CI-1034, an endothelin-A receptor antagonist was being developed for pulmonary hypertension. Drug-drug interaction studies using human hepatic microsomes were conducted to assess CYP1A2, CYP2C9, CYP2C19, CYP3A4 and CYP2D6 inhibition potential; CYP3A4 induction potential was evaluated using primary human hepatocytes. CI-1034 moderately inhibited CYP2C9 (IC(50) 39.6 microM) and CYP3A4 activity (IC(50) 21.6 microM); CYP3A4 inhibition was metabolism-dependent. In human hepatocytes, no increase in CYP3A4 activity was observed in vitro, while mRNA was induced 15-fold, similar to rifampin, indicating that CI-1034 is both an inhibitor and inducer of CYP3A4. A 2-week clinical study was conducted to assess pharmacokinetics, pharmacodynamics and safety. No significant changes were observed in [formula: see text] between days 1 and 14. However, reversible elevations of serum liver enzymes were observed with a 50mg BID dose and the program was terminated. To further understand the interactions of CI-1034 in the liver and possible mechanisms of the observed hepatotoxicity, we evaluated the effect of CI-1034 on bile acid transport and previously reported that CI-1034 inhibited biliary efflux of taurocholate by 60%, in vitro. This indicated that inhibition of major hepatic transporters could be involved in the observed hepatotoxicity. We next evaluated the in vitro inhibition potential of CI-1034 with the major hepatic transporters OATP1B1, OATP1B3, OATP2B1, MDR1, MRP2 and OCT. CI-1034 inhibited OATP1B1 (K(i) 2 microM), OATP1B3 (K(i) 1.8 microM) and OATP2B1 activity (K(i) 3.3 microM) but not OCT, MDR1 or MRP2 mediated transport. Our data indicates that CI-1034 is an inhibitor of major hepatic transporters and inhibition of bile efflux may have contributed to the observed clinical hepatotoxicity. We recommend that in vitro drug-drug interaction panels include inhibition and induction studies with transporters and drug metabolizing enzymes, to more completely assess potential in vivo interactions or toxicity.
CI-1034是一种内皮素A受体拮抗剂,正被开发用于治疗肺动脉高压。利用人肝微粒体进行了药物相互作用研究,以评估其对CYP1A2、CYP2C9、CYP2C19、CYP3A4和CYP2D6的抑制潜力;使用原代人肝细胞评估CYP3A4的诱导潜力。CI-1034中度抑制CYP2C9(IC50为39.6微摩尔)和CYP3A4活性(IC50为21.6微摩尔);CYP3A4的抑制作用依赖于代谢。在人肝细胞中,体外未观察到CYP3A4活性增加,而mRNA诱导了15倍,与利福平相似,表明CI-1034既是CYP3A4的抑制剂也是诱导剂。进行了一项为期2周的临床研究,以评估其药代动力学、药效学和安全性。在第1天和第14天之间,[公式:见原文]未观察到显著变化。然而,50mg每日两次的剂量观察到血清肝酶可逆性升高,该项目因此终止。为了进一步了解CI-1034在肝脏中的相互作用以及观察到的肝毒性的可能机制,我们评估了CI-1034对胆汁酸转运的影响,此前报道CI-1034在体外可抑制牛磺胆酸盐的胆汁外排60%。这表明主要肝转运体的抑制可能与观察到的肝毒性有关。
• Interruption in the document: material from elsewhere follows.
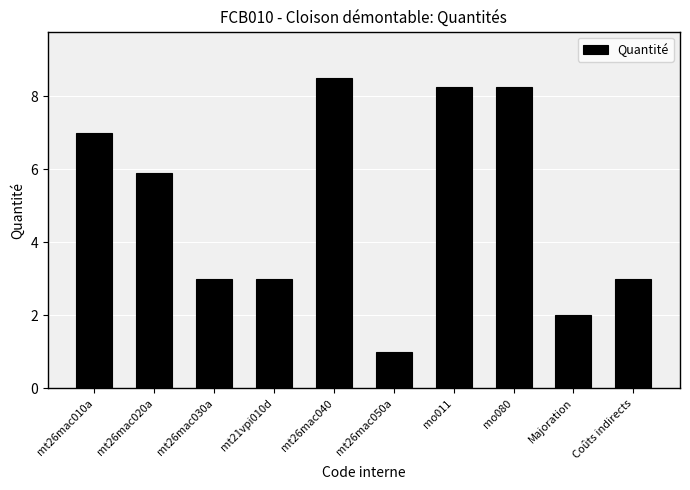

What is the change in value from mt26mac020a to mt26mac050a?

-4.9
接下来,我们评估了CI-1034对主要肝转运体OATP1B1、OATP1B3、OATP2B1、MDR1、MRP2和OCT的体外抑制潜力。CI-1034抑制OATP1B1(K(i)为2微摩尔)、OATP1B3(K(i)为1.8微摩尔)和OATP2B1活性(K(i)为3.3微摩尔),但不抑制OCT、MDR1或MRP2介导的转运。我们的数据表明CI-1034是主要肝转运体的抑制剂,胆汁外排的抑制可能导致了观察到的临床肝毒性。我们建议体外药物相互作用研究小组应包括对转运体和药物代谢酶的抑制和诱导研究,以更全面地评估潜在的体内相互作用或毒性。